What you give back should be only the lines from the one holding "[Working with markdown" through the final line of the records, each reproduced exactly.

*** INPUT FOR THIS TASK ***

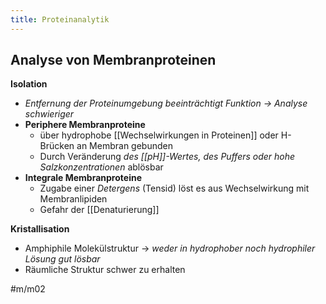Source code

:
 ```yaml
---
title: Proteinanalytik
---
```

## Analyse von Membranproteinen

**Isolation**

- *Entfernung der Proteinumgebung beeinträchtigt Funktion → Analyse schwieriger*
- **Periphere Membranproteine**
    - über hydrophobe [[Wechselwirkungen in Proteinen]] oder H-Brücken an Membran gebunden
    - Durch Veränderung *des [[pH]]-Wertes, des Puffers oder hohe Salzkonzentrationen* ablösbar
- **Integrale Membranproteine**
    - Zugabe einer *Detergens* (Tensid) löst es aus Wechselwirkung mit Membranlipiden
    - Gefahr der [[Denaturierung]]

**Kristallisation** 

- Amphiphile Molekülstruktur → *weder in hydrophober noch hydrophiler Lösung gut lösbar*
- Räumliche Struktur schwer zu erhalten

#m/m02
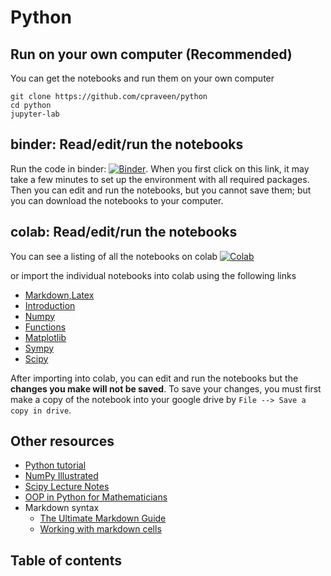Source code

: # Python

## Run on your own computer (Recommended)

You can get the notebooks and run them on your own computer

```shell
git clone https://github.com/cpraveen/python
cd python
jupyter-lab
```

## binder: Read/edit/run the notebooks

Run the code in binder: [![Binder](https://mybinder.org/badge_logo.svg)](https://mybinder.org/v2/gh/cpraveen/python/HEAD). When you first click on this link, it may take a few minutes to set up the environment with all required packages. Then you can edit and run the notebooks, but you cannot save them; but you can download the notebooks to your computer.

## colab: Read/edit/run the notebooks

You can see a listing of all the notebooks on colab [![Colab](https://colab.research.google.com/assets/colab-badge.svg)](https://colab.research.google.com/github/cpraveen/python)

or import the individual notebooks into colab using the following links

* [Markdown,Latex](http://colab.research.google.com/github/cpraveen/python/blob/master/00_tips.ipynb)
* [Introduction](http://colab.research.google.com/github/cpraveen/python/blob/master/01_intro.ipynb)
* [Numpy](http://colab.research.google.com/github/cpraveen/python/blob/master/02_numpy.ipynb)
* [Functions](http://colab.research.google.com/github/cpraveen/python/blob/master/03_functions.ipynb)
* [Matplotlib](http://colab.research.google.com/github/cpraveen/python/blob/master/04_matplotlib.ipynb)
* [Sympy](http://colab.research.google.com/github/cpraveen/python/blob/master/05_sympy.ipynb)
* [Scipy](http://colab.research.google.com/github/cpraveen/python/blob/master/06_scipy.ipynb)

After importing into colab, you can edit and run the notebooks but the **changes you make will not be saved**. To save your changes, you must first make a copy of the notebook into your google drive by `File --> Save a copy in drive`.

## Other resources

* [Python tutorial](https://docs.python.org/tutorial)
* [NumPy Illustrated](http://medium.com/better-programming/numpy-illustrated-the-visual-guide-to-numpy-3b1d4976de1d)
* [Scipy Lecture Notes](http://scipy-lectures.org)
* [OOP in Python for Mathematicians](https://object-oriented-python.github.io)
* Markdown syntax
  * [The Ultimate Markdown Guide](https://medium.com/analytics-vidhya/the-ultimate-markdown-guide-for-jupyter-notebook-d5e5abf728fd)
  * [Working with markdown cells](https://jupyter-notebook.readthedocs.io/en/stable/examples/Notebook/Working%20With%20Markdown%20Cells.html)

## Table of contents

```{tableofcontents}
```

*** End of INPUT FOR THIS TASK ***

**YOUR SOLUTION**
  * [Working with markdown cells](https://jupyter-notebook.readthedocs.io/en/stable/examples/Notebook/Working%20With%20Markdown%20Cells.html)

## Table of contents

```{tableofcontents}
```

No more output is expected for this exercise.